История Жака Казановы де Сейнгальт. Том 9 — страница 47 из 64

– Месье, – сказал мне он, – я прибыл в Лондон вчера вечером и, истратив в долгом пути все деньги, что у меня были, остался на данный момент лишь с двумя гинеями, но я знаю, что здесь моя жена, она богата, и мне нетрудно узнать, где она живет. Вы знаете, что как муж я являюсь хозяином всего того, что она имеет.

– Я об этом ничего не знаю.

– Вы не знаете законов этой страны?

– Не знаю.

– Досадно; но это не меняет дела. Я собираюсь идти к ней завтра и отправить ее на улицу в том платье, что на ней, и не более того, потому что вся ее мебель, ее одежда, бриллианты, все наконец, чем она владеет, – мое. Осмелюсь ли я просить вас быть со мной, когда я разыграю эту прекрасную сцену?

Весьма удивленный этим делом, и еще более предложением, я спросил у него, рассказал ли он о своем деле моему другу Балетти.
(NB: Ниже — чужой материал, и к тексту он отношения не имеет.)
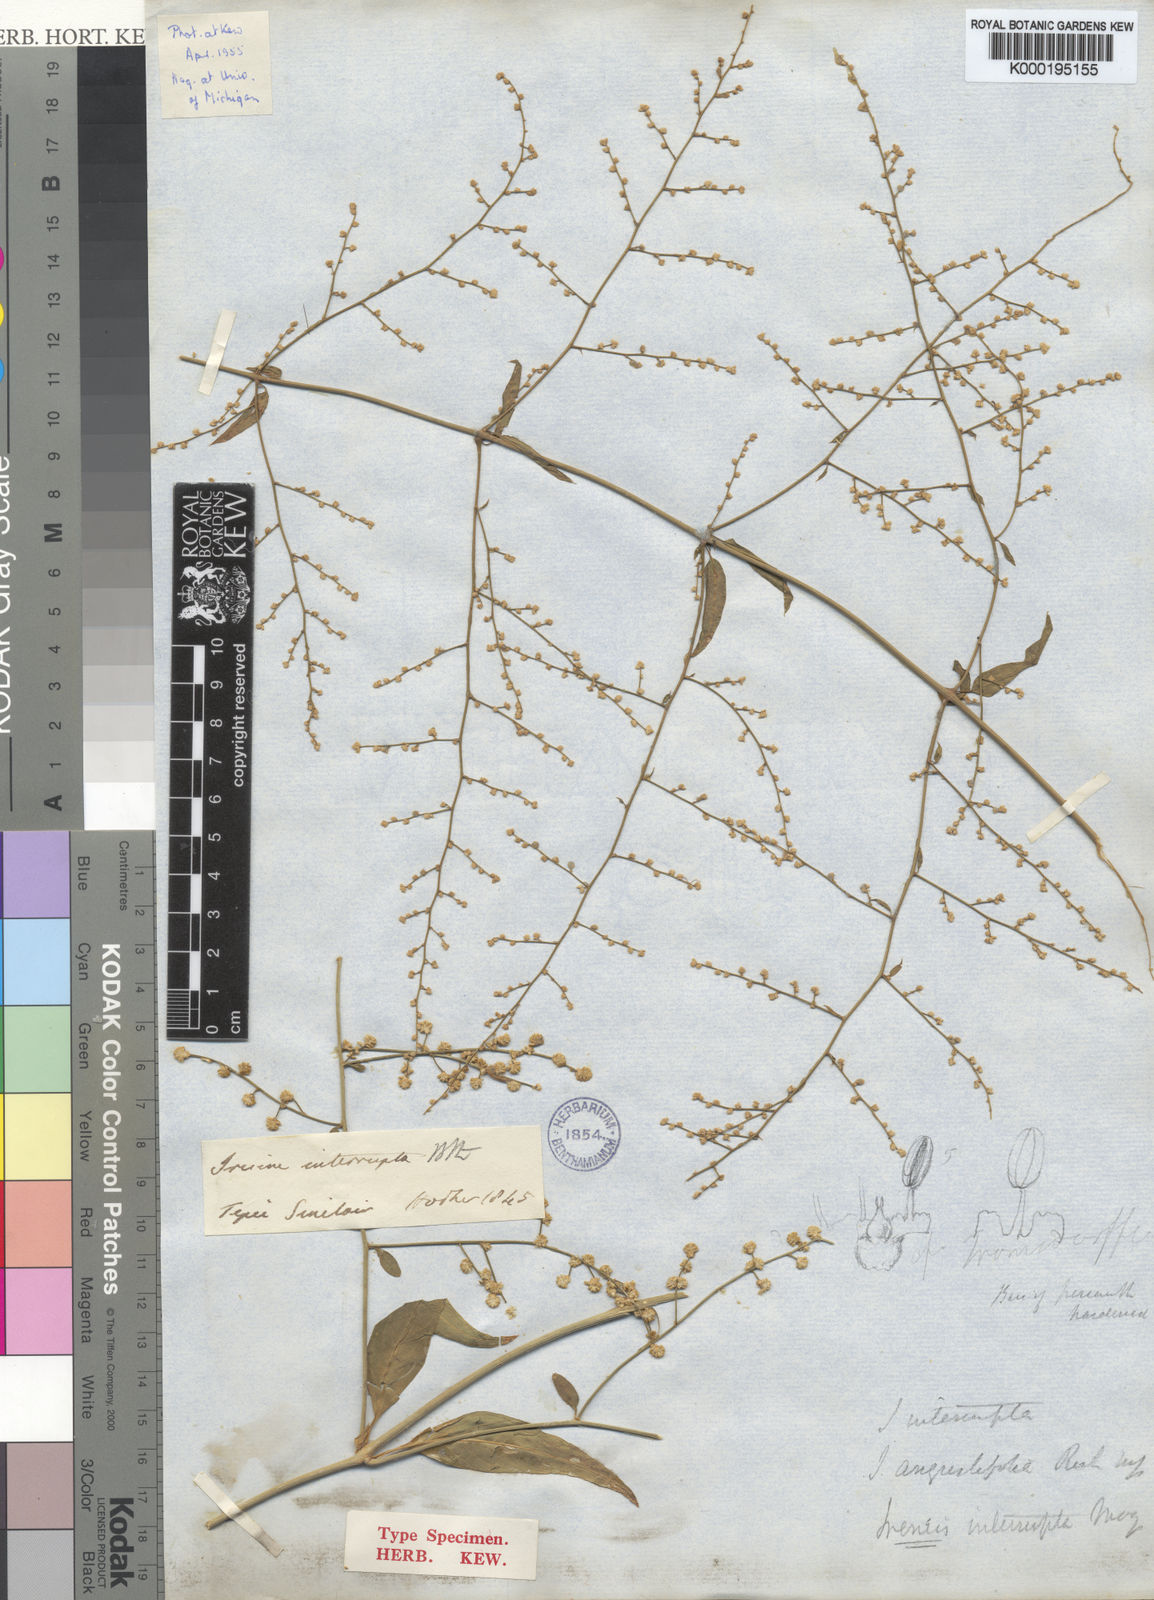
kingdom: Plantae
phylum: Tracheophyta
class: Magnoliopsida
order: Caryophyllales
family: Amaranthaceae
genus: Iresine
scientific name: Iresine interrupta
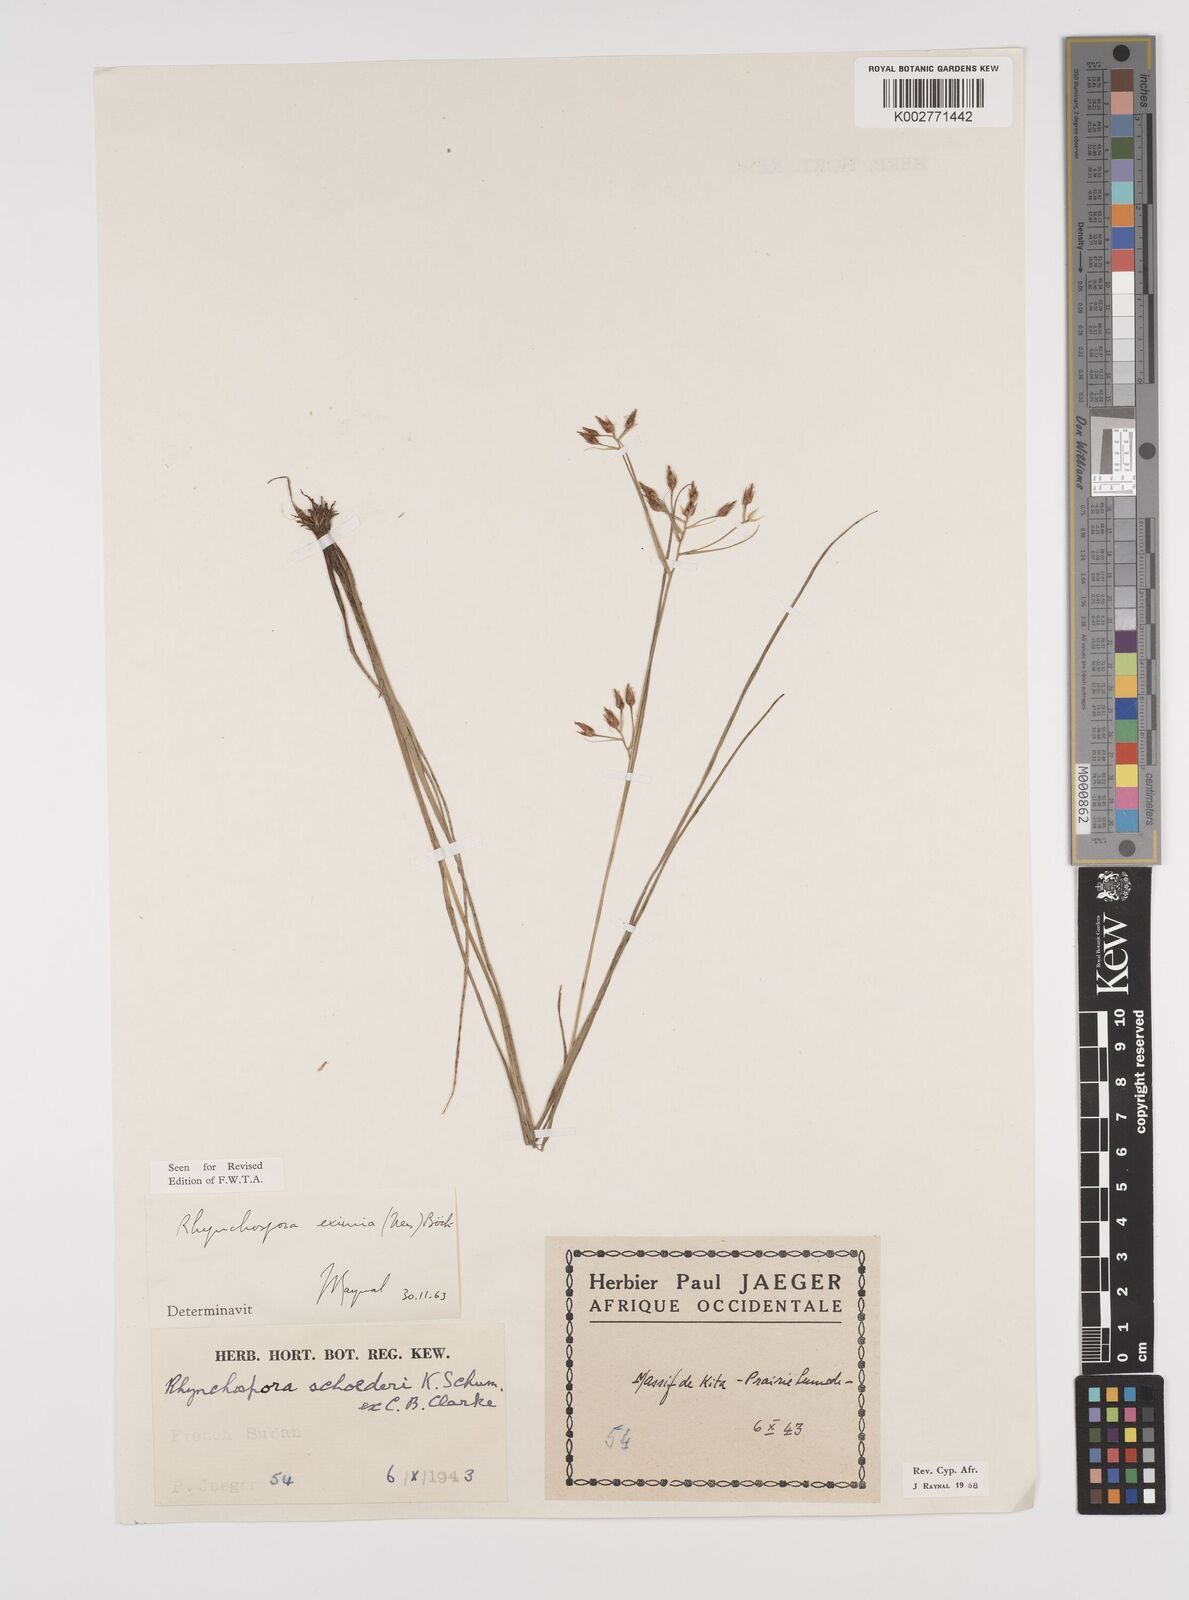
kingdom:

Он отвечал, что не говорил об этом никому, и что я первый, кому он открылся.

Я не мог принять его за сумасшедшего, потому что он совершенно не производил такого впечатления, и видя, впрочем, что вполне возможно, что закон, на который он ссылается, может существовать в Англии, я лаконично ему ответил, что не чувствую себя расположенным секундировать ему в его предприятии, что, впрочем, полностью не одобряю его, по крайней мере, если его супруга не украла у него все свое имущество, которым она, согласно тому, что он мне сказал, владеет в настоящий момент.

– Нет, месье. Она украла у меня только мою честь и покинула меня, не имея ничего, кроме своего таланта. Она поселилась здесь и сделала большую карьеру. Разве я неправ, собираясь всем завладеть, ведь это будет только для того, чтобы ее наказать и отомстить за меня?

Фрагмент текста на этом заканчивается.